Your assignment
Please repeat, exactly as written, the line containing "left front paw: (100, 210)" and every line after it through the end of the records below.

Records for the task
====

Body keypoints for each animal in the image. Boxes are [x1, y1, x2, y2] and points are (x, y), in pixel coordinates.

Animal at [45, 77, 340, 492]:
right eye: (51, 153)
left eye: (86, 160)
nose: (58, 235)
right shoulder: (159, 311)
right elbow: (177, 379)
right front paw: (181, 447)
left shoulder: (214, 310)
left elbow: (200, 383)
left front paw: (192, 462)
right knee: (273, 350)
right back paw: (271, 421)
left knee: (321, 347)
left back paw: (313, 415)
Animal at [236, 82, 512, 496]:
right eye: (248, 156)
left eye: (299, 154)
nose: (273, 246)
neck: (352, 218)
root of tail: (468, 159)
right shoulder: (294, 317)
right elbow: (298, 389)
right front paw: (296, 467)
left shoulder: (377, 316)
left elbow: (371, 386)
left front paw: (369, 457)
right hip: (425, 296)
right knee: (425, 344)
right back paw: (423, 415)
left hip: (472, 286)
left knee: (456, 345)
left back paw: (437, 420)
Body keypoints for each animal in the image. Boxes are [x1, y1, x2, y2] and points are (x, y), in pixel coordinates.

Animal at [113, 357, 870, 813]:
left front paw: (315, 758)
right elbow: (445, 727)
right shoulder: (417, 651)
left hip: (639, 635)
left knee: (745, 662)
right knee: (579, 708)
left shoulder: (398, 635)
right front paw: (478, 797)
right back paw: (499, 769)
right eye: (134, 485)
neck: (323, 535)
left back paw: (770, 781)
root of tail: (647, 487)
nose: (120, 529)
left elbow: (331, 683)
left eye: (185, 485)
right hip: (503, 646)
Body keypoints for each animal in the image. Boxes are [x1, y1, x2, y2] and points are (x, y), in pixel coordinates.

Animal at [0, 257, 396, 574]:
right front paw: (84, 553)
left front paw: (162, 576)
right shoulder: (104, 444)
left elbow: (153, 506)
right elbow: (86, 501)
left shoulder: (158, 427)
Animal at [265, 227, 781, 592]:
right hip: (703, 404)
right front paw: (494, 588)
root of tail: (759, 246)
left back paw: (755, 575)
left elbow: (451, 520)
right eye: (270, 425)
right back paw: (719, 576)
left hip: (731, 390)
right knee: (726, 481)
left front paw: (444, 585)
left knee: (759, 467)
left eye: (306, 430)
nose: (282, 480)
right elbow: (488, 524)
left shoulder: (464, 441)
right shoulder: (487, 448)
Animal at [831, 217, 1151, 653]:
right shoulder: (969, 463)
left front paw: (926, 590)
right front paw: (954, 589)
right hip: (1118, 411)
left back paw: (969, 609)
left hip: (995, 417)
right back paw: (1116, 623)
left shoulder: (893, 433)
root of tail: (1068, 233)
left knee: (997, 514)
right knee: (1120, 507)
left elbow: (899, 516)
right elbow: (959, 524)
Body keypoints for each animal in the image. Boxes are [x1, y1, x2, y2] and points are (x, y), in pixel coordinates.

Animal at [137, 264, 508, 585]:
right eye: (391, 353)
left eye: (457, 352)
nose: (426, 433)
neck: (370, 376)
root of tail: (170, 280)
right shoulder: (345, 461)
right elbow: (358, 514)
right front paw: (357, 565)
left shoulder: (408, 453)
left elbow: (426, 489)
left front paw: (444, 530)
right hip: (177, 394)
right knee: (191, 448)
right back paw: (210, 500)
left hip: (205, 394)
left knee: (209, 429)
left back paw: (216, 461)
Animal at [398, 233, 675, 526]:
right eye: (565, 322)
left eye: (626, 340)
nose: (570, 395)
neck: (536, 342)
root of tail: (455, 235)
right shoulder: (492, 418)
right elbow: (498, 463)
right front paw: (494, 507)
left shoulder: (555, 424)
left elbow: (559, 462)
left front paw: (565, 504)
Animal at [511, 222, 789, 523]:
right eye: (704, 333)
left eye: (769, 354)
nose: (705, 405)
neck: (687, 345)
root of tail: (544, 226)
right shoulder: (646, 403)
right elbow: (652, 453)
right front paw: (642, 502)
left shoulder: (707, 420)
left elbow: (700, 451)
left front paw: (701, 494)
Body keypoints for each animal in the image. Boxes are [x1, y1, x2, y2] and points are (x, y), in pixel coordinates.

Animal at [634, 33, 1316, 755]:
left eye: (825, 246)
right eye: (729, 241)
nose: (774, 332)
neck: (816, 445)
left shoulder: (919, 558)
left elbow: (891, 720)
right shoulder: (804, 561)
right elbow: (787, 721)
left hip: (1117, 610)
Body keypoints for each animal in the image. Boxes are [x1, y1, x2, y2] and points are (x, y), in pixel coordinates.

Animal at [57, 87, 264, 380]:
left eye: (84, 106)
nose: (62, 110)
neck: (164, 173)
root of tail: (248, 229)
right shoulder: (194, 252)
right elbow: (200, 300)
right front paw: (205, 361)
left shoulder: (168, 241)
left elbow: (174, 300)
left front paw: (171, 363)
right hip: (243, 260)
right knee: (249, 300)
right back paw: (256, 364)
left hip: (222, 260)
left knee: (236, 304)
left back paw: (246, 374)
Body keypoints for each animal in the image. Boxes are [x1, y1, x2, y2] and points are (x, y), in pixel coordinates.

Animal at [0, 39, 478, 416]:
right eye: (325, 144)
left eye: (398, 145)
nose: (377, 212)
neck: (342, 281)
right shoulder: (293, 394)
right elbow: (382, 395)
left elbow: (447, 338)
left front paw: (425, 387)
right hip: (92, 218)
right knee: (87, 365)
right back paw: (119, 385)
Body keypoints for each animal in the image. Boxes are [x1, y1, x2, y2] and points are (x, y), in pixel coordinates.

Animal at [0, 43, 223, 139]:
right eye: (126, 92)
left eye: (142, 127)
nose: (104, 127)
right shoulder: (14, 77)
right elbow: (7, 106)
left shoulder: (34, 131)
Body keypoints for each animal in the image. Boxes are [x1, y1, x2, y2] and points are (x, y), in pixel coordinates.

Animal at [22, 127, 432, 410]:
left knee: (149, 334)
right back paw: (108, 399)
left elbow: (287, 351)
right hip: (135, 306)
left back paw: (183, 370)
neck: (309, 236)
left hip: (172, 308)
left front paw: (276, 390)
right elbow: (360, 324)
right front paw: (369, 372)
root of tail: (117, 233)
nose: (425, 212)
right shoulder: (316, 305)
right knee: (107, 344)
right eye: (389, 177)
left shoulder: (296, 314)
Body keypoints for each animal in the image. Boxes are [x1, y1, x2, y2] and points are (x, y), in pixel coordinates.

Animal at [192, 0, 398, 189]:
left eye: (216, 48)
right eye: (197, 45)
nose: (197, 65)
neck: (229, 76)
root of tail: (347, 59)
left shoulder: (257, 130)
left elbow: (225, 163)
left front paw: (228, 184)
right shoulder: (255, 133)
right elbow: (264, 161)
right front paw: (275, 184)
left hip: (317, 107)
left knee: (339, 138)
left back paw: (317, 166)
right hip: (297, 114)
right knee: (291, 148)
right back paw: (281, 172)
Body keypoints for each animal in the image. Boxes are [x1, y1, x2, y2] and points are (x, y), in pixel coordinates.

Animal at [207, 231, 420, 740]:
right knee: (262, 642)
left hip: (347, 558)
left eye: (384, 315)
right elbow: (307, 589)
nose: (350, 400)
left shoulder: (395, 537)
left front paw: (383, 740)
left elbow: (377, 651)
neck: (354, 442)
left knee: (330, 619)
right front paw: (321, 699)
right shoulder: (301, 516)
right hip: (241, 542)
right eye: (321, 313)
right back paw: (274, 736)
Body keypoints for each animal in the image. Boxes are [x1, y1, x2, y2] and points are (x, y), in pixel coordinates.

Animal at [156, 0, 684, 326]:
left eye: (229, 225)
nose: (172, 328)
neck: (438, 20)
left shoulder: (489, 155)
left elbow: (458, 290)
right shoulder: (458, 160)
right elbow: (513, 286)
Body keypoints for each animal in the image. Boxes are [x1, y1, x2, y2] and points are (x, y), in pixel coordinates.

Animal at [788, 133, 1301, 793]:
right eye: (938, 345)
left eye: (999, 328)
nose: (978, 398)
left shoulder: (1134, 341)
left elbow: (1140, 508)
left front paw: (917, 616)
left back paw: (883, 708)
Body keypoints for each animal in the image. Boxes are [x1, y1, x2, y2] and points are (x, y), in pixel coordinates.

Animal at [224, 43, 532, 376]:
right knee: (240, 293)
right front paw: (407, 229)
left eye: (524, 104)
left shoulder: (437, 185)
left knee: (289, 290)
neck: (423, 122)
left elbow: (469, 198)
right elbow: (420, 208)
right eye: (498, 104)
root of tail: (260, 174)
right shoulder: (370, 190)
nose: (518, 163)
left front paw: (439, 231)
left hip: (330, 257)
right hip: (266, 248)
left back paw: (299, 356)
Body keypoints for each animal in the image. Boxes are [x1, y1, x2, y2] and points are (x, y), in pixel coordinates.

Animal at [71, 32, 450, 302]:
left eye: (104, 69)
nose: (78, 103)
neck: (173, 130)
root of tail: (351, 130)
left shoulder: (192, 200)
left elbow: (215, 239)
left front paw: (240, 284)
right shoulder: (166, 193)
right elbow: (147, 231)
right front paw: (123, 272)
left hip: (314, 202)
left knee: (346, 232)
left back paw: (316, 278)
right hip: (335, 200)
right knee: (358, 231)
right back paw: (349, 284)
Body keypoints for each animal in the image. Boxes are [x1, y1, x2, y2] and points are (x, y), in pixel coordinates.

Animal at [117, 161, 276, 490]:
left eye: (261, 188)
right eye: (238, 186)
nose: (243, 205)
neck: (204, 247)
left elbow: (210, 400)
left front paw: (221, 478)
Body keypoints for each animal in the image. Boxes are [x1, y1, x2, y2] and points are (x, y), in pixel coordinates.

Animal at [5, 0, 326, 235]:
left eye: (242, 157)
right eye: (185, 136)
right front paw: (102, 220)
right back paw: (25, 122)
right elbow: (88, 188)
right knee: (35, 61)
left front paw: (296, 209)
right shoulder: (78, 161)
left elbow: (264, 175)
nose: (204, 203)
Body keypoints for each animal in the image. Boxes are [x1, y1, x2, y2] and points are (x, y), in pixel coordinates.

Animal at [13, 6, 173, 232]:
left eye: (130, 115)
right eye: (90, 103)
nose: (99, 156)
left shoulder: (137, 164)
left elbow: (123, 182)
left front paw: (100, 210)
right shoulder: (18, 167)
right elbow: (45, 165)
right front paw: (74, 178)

====

Solution
left front paw: (100, 210)
right shoulder: (18, 167)
right elbow: (45, 165)
right front paw: (74, 178)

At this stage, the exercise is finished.